**Your objective:** Could you write out, word for word, each line from the one containing "<sup>7</sup> This algorithm" to the last line of the data below, both included and nothing more?

─── Data for processing

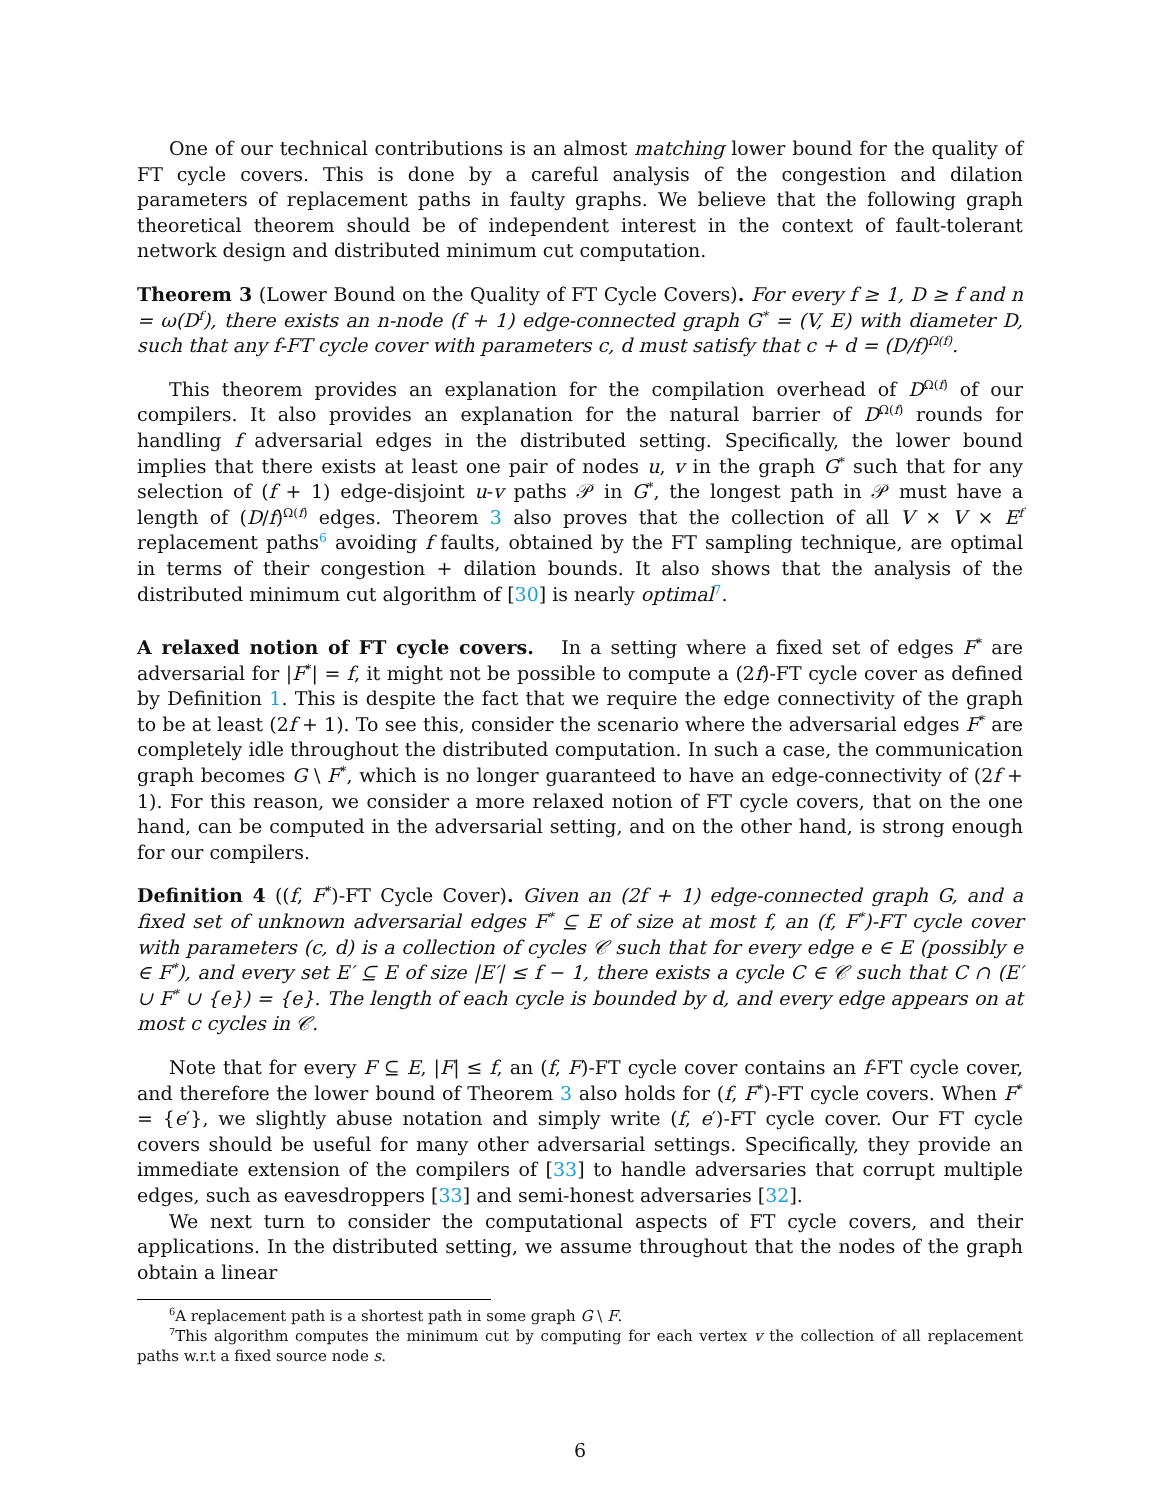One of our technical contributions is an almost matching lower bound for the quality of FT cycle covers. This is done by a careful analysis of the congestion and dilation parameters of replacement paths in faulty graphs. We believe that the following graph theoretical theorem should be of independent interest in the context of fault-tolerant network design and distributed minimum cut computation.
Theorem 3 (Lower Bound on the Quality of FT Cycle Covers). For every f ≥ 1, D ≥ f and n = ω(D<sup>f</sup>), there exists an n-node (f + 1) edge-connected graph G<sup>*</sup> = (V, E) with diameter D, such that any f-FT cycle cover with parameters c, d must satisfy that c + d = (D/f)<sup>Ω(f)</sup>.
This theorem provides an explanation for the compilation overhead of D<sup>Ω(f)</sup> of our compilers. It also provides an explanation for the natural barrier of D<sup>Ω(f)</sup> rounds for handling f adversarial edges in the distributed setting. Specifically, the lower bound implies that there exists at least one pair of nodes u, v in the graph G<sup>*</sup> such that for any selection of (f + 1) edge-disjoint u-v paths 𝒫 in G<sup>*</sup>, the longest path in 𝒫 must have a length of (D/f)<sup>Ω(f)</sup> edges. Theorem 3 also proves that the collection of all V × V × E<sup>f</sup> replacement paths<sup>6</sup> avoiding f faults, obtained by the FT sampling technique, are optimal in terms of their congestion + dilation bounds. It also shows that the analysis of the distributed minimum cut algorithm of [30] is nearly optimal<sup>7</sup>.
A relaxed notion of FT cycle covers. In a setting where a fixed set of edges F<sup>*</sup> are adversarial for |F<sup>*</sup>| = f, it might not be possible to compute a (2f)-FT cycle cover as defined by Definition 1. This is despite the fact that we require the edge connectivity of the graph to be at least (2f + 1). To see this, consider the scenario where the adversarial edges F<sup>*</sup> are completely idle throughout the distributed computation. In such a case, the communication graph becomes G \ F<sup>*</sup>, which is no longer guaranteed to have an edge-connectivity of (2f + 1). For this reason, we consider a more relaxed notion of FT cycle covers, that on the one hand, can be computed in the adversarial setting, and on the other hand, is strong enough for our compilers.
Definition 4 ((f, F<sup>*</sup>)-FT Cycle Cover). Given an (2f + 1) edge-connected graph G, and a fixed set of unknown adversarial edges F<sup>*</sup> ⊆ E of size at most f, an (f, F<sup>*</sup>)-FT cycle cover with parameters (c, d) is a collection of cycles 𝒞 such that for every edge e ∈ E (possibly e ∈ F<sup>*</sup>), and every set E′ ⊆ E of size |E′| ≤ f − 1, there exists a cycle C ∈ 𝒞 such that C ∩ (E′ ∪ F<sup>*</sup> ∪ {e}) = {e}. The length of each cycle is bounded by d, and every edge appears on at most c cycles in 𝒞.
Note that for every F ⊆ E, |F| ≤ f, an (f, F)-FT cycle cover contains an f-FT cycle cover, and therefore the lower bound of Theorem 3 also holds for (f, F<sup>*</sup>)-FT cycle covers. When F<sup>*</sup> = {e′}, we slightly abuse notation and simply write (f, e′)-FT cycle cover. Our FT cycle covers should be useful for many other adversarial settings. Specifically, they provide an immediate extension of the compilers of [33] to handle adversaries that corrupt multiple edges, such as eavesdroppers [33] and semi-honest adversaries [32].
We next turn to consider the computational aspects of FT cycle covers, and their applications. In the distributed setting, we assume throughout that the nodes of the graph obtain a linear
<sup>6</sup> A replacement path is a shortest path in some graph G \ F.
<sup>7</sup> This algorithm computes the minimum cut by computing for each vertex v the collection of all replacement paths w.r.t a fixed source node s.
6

──────

**Exercise response:**
<sup>7</sup> This algorithm computes the minimum cut by computing for each vertex v the collection of all replacement paths w.r.t a fixed source node s.
6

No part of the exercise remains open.